▶ Text block
Start of Block

Leadership Within the Barbershop:
The Importance of Mentorship
Interview with Dr. Lumumba Quow, DPB, and Dr. Sundiata Morris, DPB
Leaders are the pillar of the community and it takes a special person to have the drive and tenacity to up live that responsibility. it takes a village to raise a child, it is that keeps the world going around and around because we care about all the lives that are broken.
CUT MY CITY Is designed to put an inspirational and motivational energy in the communities, for the people to develop a desire to deal with themselves. This is where we go into the communities giving free haircuts weekly for the homeless, less fortunate families, disabled vets, and the elderly. We will be promoting literacy and resources that will provide information to uplift and give individuals a sense of pride within themselves while they are being cleaned up. Reading material will also be provided as well as live readings to assure understanding to impact oneself. A bag per child will be full of resources that will not only strengthen his or her mind but will give a start in development and also motivate their lifestyles and embrace their differences.
Interview with The Barbers: Dr. Lumumba Quow, DPB, and, Dr. Sundiata Morris, DPB
Read the Interview Transcript
Hugh Ballou: Greetings everyone. It’s Hugh Ballou with The Nonprofit Exchange. It’s a show we’ve done for eight years; this is episode #310. We have some amazing guests today. I have known these gentlemen for a while. Since the last time we talked, they have raised the bar on their performance and are inspiring a lot of people. I like my guests to tell you who they are. A little bit about your background. What is the message you want them to walk away with today? Lumumba, please tell us who you are, your background, and what you want people to experience today.

End of Block

▶ Supplied information
Start of Block

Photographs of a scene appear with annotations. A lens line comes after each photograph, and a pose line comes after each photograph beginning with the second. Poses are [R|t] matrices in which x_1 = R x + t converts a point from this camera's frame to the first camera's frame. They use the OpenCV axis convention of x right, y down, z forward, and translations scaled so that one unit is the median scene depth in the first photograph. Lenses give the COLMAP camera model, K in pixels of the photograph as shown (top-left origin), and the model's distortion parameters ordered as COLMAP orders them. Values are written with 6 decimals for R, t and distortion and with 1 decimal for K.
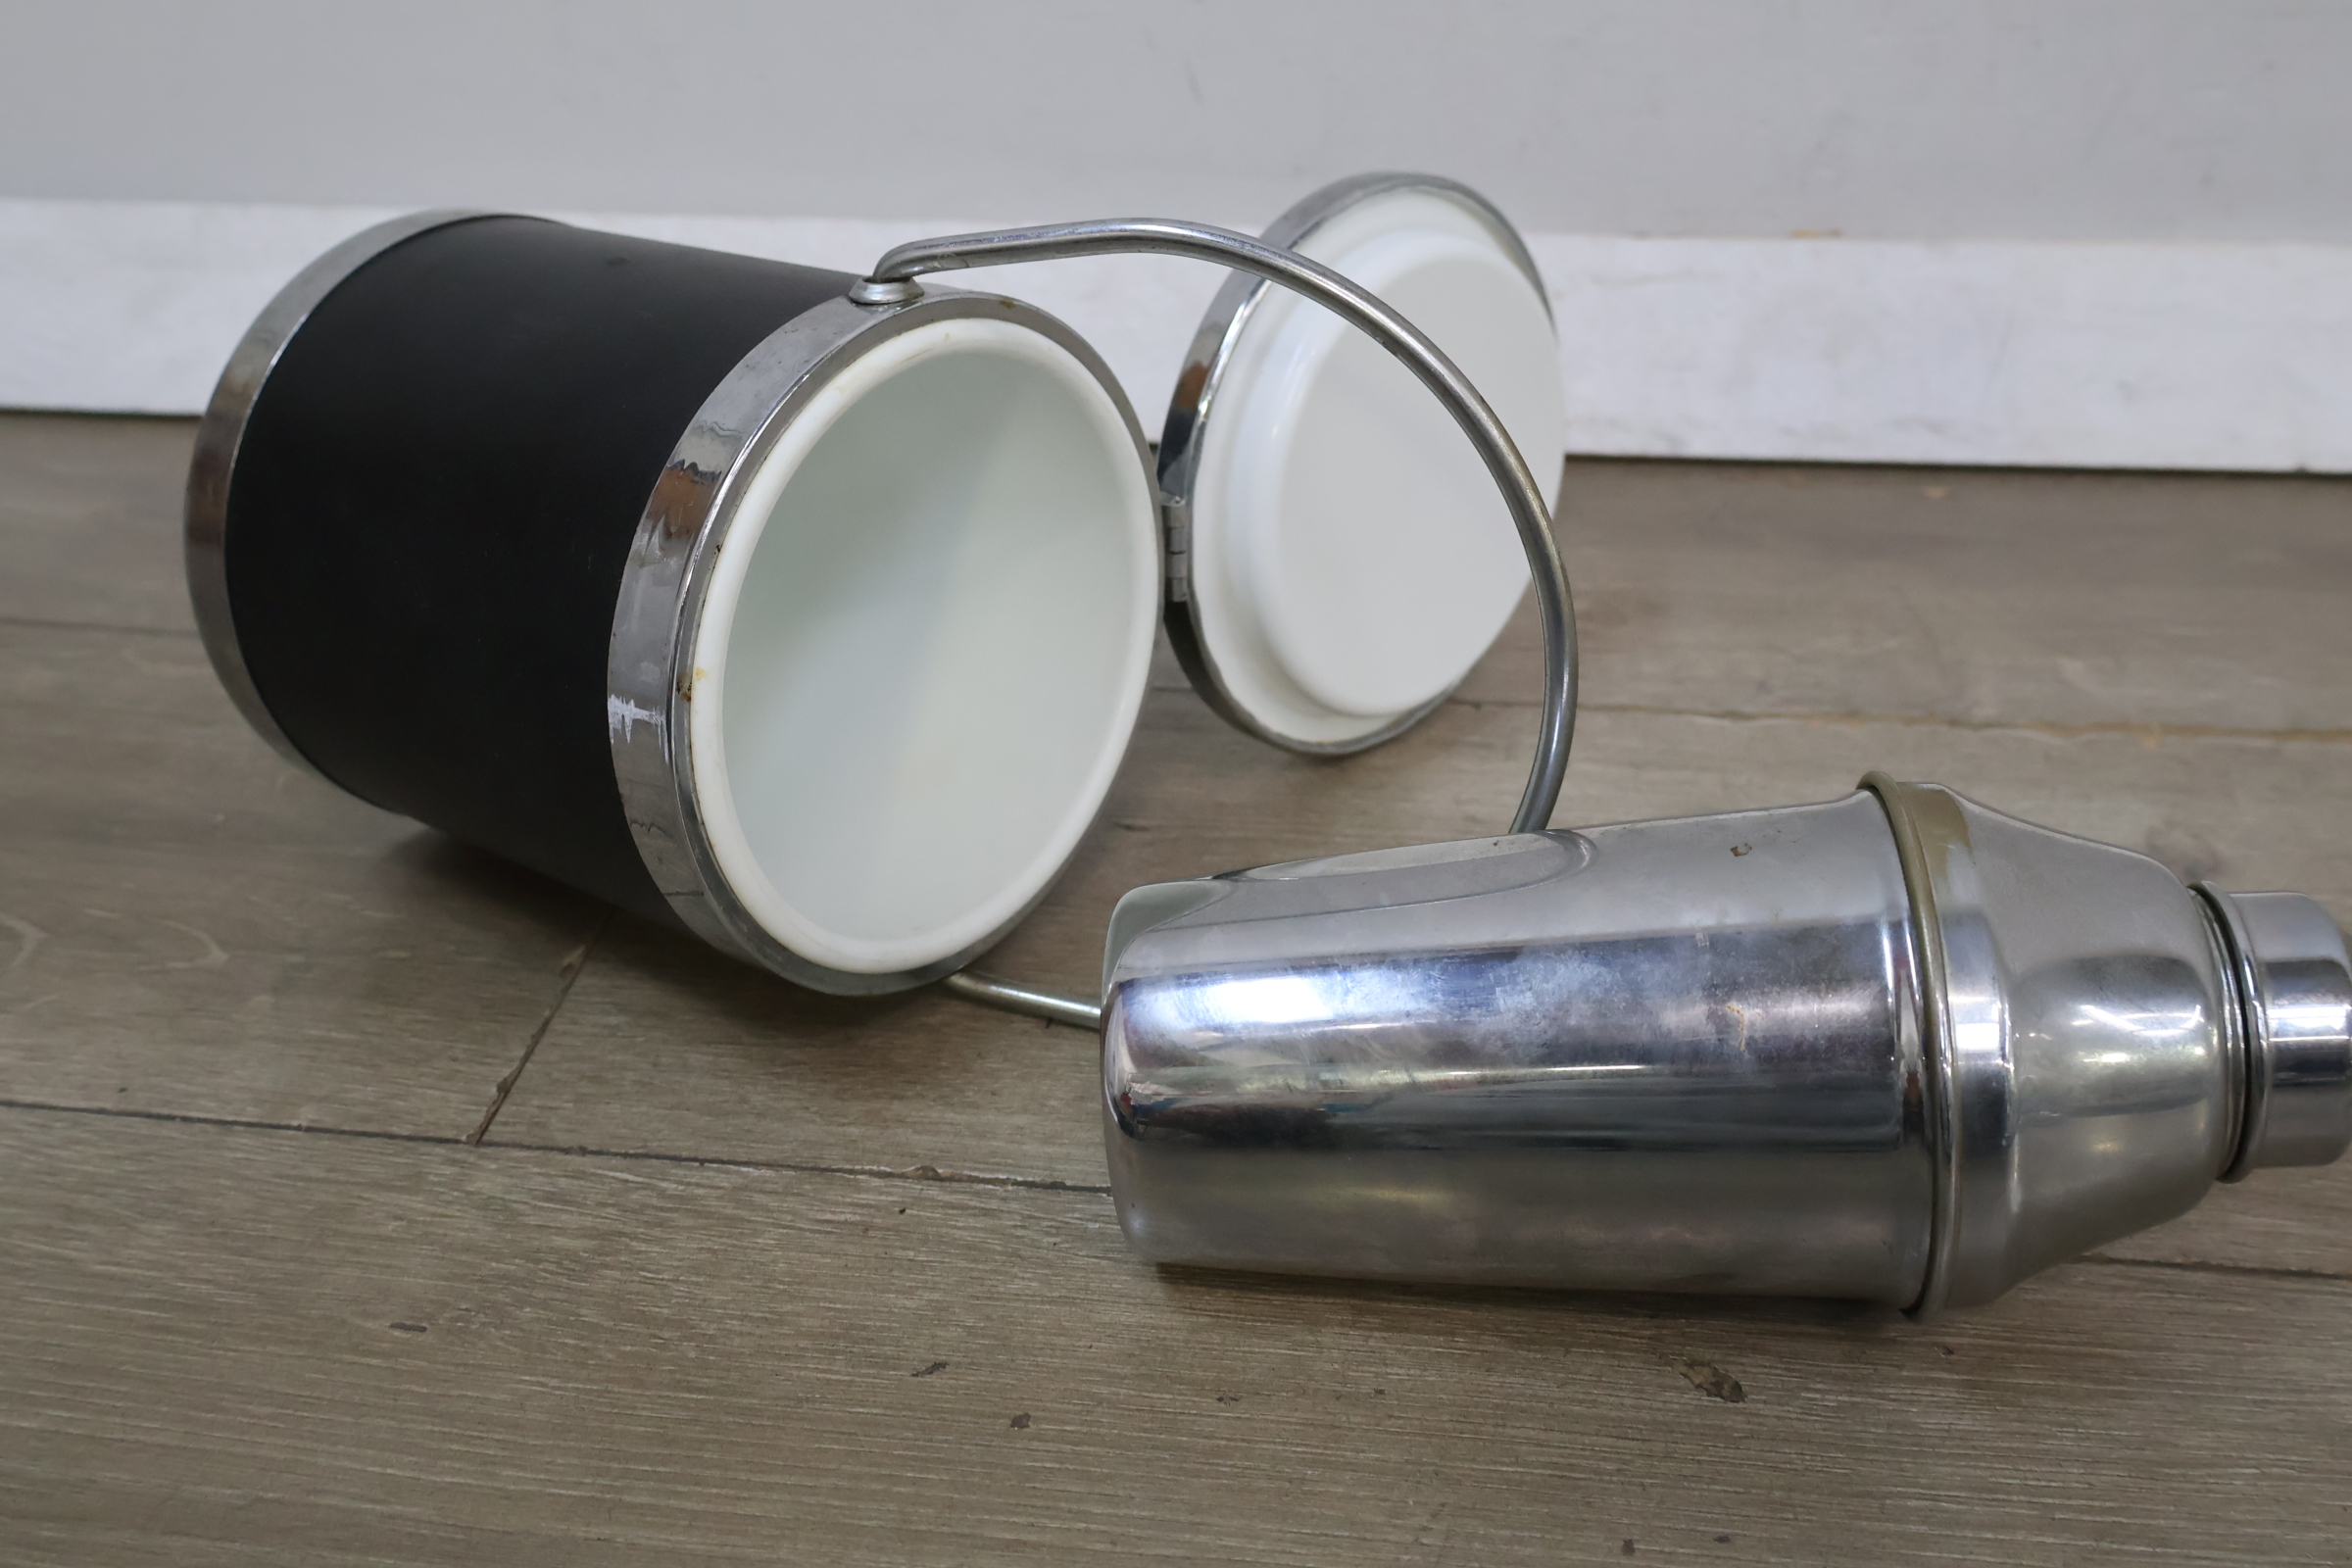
lens RADIAL K [[2288.2, 0, 1158.7], [0, 2288.2, 788.8], [0, 0, 1]] dist [0.009711, 0.000000]
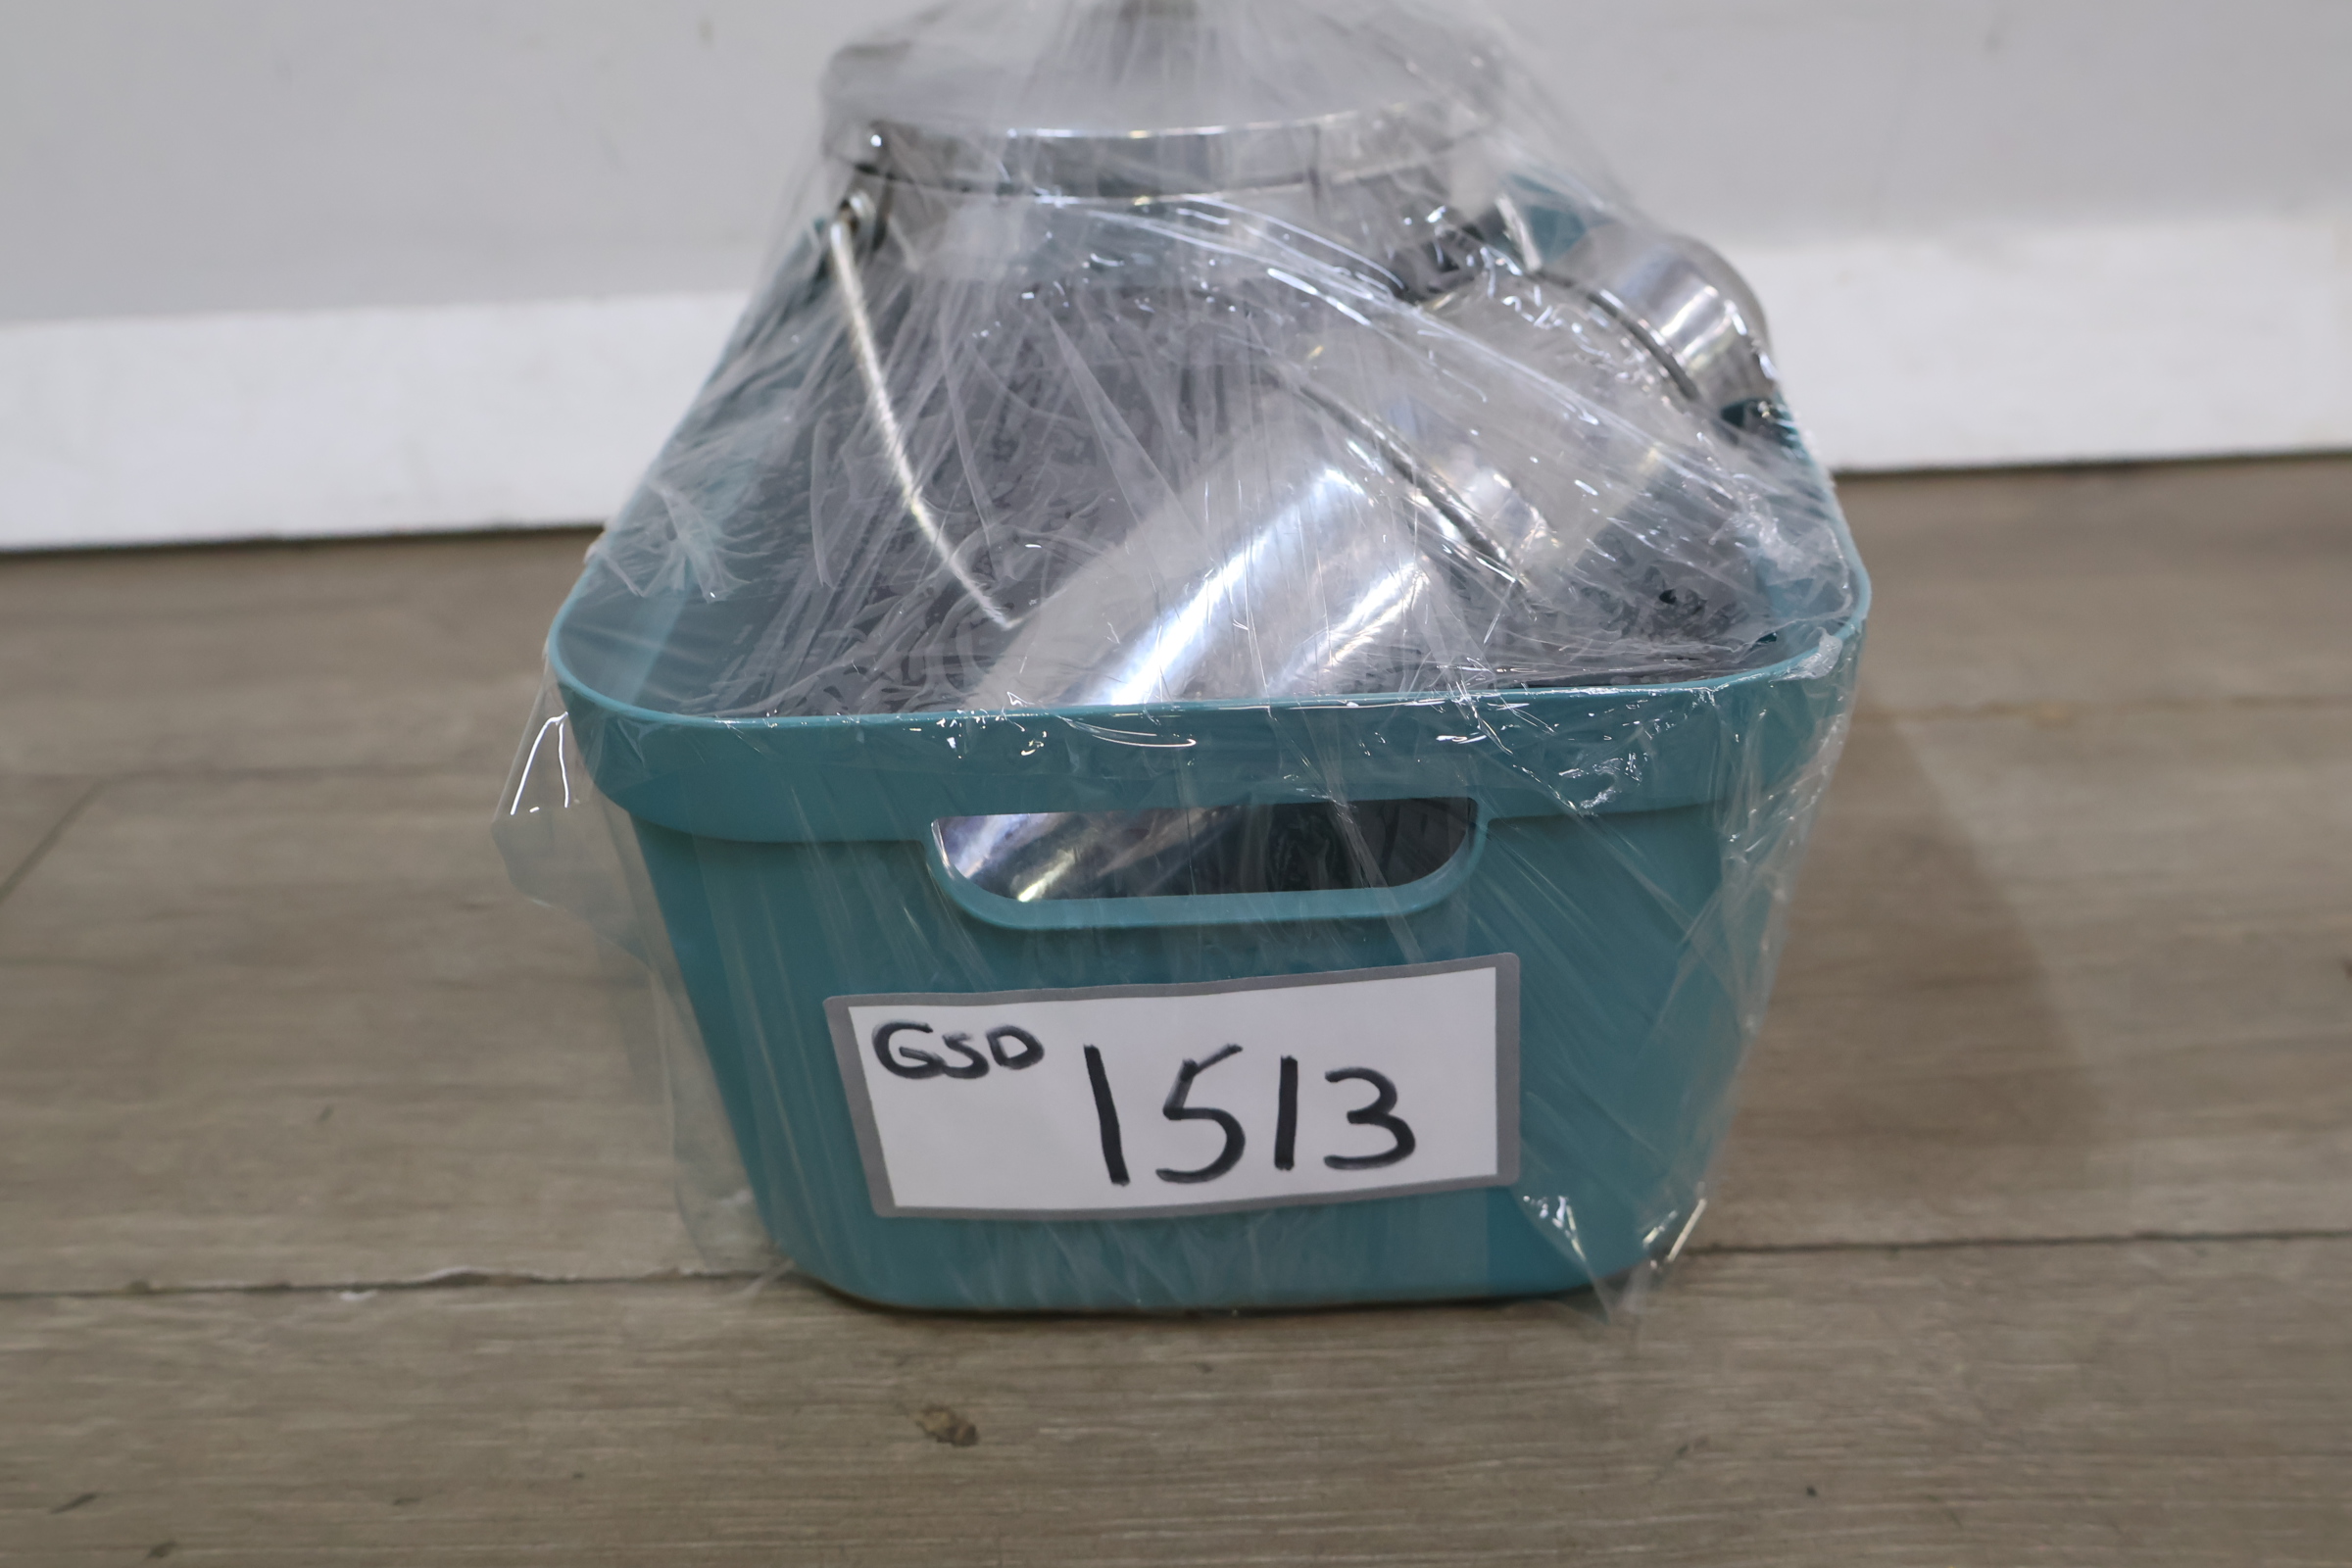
lens RADIAL K [[2288.2, 0, 1181.4], [0, 2288.2, 792.1], [0, 0, 1]] dist [0.009711, 0.000000]
pose [[0.993554, -0.075355, 0.084691, 0.277817], [0.080230, 0.995218, -0.055718, 0.063407], [-0.080087, 0.062153, 0.994848, 0.059913]]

End of Block

▶ What you need to do
(a) Which groups does the barbershop mentorship text say get free haircuts each week? List them all.
(b) Translate this sentence from the barbershop mentorship text into Spanish: "This is where we go into the communities giving free haircuts weekly for the homeless, less fortunate families, disabled vets, and the elderly."
(c) Pick up the barbershop mentorship interview after its last line and write what comes next.

▶ Expected results
(a)
- the homeless
- less fortunate families
- disabled vets
- the elderly

(b) Aquí es donde vamos a las comunidades a dar cortes de pelo gratis cada semana a las personas sin hogar, a las familias menos afortunadas, a los veteranos discapacitados y a las personas mayores.

(c)
Dr. Lumumba Quow: My name is Lumumba Quow. I am originally from Trinidad and Tobago. My background is I was ex-military in the United States Navy. I have been a barber my entire life. I am now a doctor in the profession of barbery, where I help people with hair loss issues.
I am a great community leader as well. Community leadership is my biggest thing right now because my mom was once that person back home. She took care of the community. Without community leaders, there would be fewer leaders in the world. My background has put me up to this point, where I can literally help people, give back to people, and show people how to give back to people because of my lifelong experiences.
I really would like to inspire you all, to let you know how to unite, how to come together as one, and how to help each other. The way we can do that is the things I fail on, you are better at. To be able to help me with that so I can make my better, great. It’s just a matter of unity and coming together as one. This is my support on community leadership and leadership in nonprofits.
Hugh: So great. Sundiata, how about you?
Dr. Sundiata Morris: I’m Dr. Sundiata Morris. I’m a professional barber, life coach, and author. I have been in the profession for over 25 years. One of the biggest things to bring today is impacting people. My biggest job is to see people improve in every way they can possibly improve when it comes to mind, body, and soul. It’s important that if we can improve the way we think, we can improve as individuals and make better decisions as people. We can start coming together. The plan I have will coincide with the plan Dr. Lumumba has. We will merge together to become better people.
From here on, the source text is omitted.